A story needs surprise– that uncertainty about ” what comes next” that drives any drama forward and keeps us as on the edge of our seats.
Recent commentators in the “Washington Post” are saying this current impeachment proceedings lacks surprise. At least compared to the halycon days of Watergate, when we had hidden tapes and John Dean’s testimony and the smoking gun. Watergate unravelled as it unfolded such that one week we knew so much more than we thought we knew the week before. The commentators makes a good point. No surprise, no story. So do we even have a story with this process?
In the current proceedings, we know the President invited Russia to hack Hillary’s email- he said it in his campaign, and he pressured Ukraine’s new leader to investigate the Bidens. We don’t need a tape to reveal all of that, and we don’t need a staffer to spill the beans. No, says the pundit, we have the story, and it will be broadcast but not get the ratings.
But not so fast. The story that lulls us into feeling “No Surprise here” is weighted to ring the changes in the end. Just when you thought it was all over….. You can hear the music swell with menace. Jaws is not dead. Jack the Ripper is still ripping.
The story with no surprise, even on day one, delivered something new. We learned that an ambassador can call the President on the Cell phone from a Kyiv restaurant, not on a secure line, and that the President can be shouting so loud that the staffers in the space can clearly hear what the President is asking and saying.
And we learn that this is not just happenstance but ONE DAY after the famous July 25th phone call, the day after the Mueller report that was investigating the President’s collusion with Russia to interfere with an American election. Perhaps that is the surprise that is not a surprise, but it was new. It did advance the narrative.
On Friday, the former Ambassador to Ukraine testified. Most of her testimony had already been released. What could possibly happen that was new? Try a Presidential tweet right in the middle of the hearing, one that Chairman Schiff could ask Ambassador Yovanovitch about and its intention to intimidate. What is predictable about any Trump narrative is how unpredictable it will be.
President Trump is something of an expert on how to drive the national narrative, and to drive the media into a twitter feeding frenzy, but he is forgetting something here. He is withholding documents and he is banning staffers to testify and he is not allowing the State Department to release key memos. All that adds to the unfolding and the possible unravelling. And if he loses his cool and lashes out, he will confirm the conviction that the Congress is trying to prove.

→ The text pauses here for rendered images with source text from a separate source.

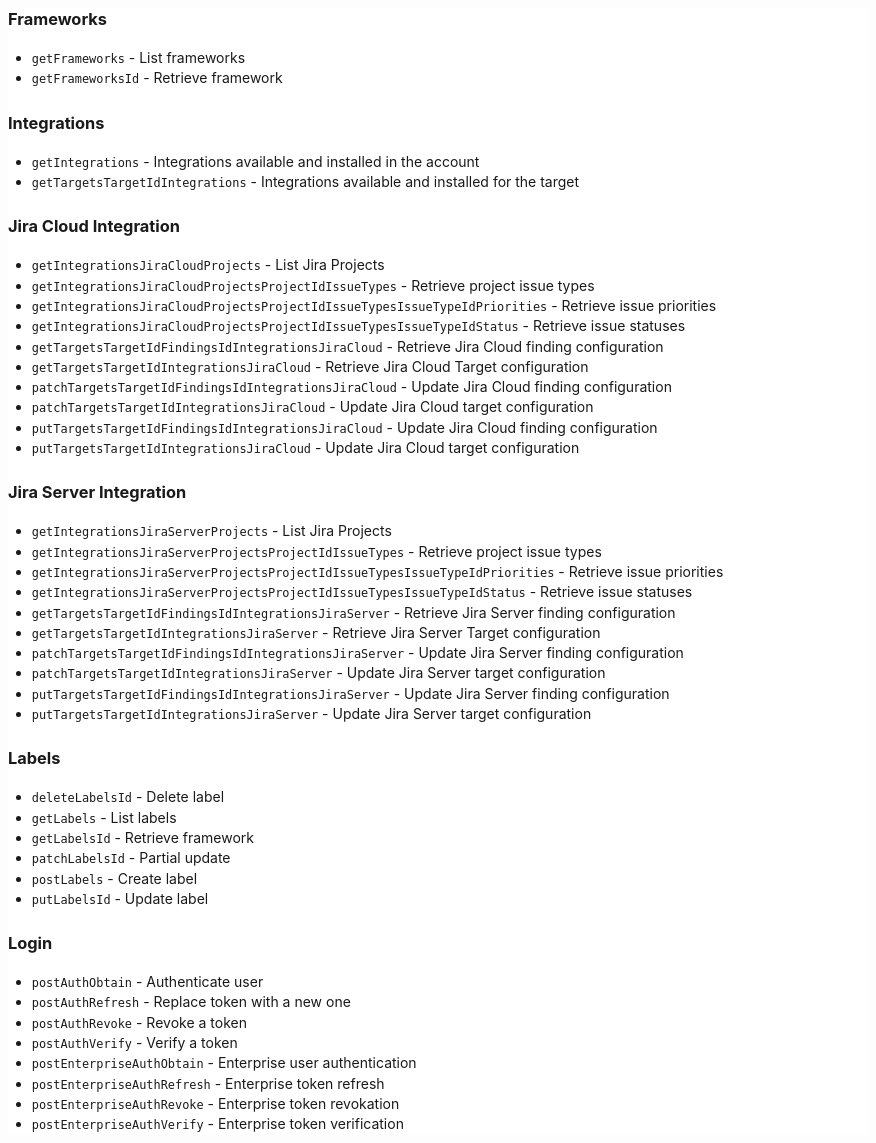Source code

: ### Frameworks

* `getFrameworks` - List frameworks
* `getFrameworksId` - Retrieve framework

### Integrations

* `getIntegrations` - Integrations available and installed in the account
* `getTargetsTargetIdIntegrations` - Integrations available and installed for the target

### Jira Cloud Integration

* `getIntegrationsJiraCloudProjects` - List Jira Projects
* `getIntegrationsJiraCloudProjectsProjectIdIssueTypes` - Retrieve project issue types
* `getIntegrationsJiraCloudProjectsProjectIdIssueTypesIssueTypeIdPriorities` - Retrieve issue priorities
* `getIntegrationsJiraCloudProjectsProjectIdIssueTypesIssueTypeIdStatus` - Retrieve issue statuses
* `getTargetsTargetIdFindingsIdIntegrationsJiraCloud` - Retrieve Jira Cloud finding configuration
* `getTargetsTargetIdIntegrationsJiraCloud` - Retrieve Jira Cloud Target configuration
* `patchTargetsTargetIdFindingsIdIntegrationsJiraCloud` - Update Jira Cloud finding configuration
* `patchTargetsTargetIdIntegrationsJiraCloud` - Update Jira Cloud target configuration
* `putTargetsTargetIdFindingsIdIntegrationsJiraCloud` - Update Jira Cloud finding configuration
* `putTargetsTargetIdIntegrationsJiraCloud` - Update Jira Cloud target configuration

### Jira Server Integration

* `getIntegrationsJiraServerProjects` - List Jira Projects
* `getIntegrationsJiraServerProjectsProjectIdIssueTypes` - Retrieve project issue types
* `getIntegrationsJiraServerProjectsProjectIdIssueTypesIssueTypeIdPriorities` - Retrieve issue priorities
* `getIntegrationsJiraServerProjectsProjectIdIssueTypesIssueTypeIdStatus` - Retrieve issue statuses
* `getTargetsTargetIdFindingsIdIntegrationsJiraServer` - Retrieve Jira Server finding configuration
* `getTargetsTargetIdIntegrationsJiraServer` - Retrieve Jira Server Target configuration
* `patchTargetsTargetIdFindingsIdIntegrationsJiraServer` - Update Jira Server finding configuration
* `patchTargetsTargetIdIntegrationsJiraServer` - Update Jira Server target configuration
* `putTargetsTargetIdFindingsIdIntegrationsJiraServer` - Update Jira Server finding configuration
* `putTargetsTargetIdIntegrationsJiraServer` - Update Jira Server target configuration

### Labels

* `deleteLabelsId` - Delete label
* `getLabels` - List labels
* `getLabelsId` - Retrieve framework
* `patchLabelsId` - Partial update
* `postLabels` - Create label
* `putLabelsId` - Update label

### Login

* `postAuthObtain` - Authenticate user
* `postAuthRefresh` - Replace token with a new one
* `postAuthRevoke` - Revoke a token
* `postAuthVerify` - Verify a token
* `postEnterpriseAuthObtain` - Enterprise user authentication
* `postEnterpriseAuthRefresh` - Enterprise token refresh
* `postEnterpriseAuthRevoke` - Enterprise token revokation
* `postEnterpriseAuthVerify` - Enterprise token verification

If a person has nothing to hide, he usually does not bother to hide it. Or if there is evidence that might turn the tide, the advice is always to get it all out there. This ensures that if there is to be a big surprise, have it at the start so people are used to it. They get over it. But to risk the mystery of new revelations, or documents and witnesses that will expand the story of the meddling and the bribing, that will risk the story ending up exactly at the opposite end of where the President wants it.
An impeachment process has a narrative design. It has a map of how meaning is going to move. If all the evidence is out there, it will go around in circles rather than forward. But the cover up, as we know from history, ends up being the mortal sin. What is covered shall be uncovered. Secrecy drives the quest to find out.
For a President usually so smart with stories- which he calls fake news- for him to be so dumb is for him to risk his peaches becoming his pears.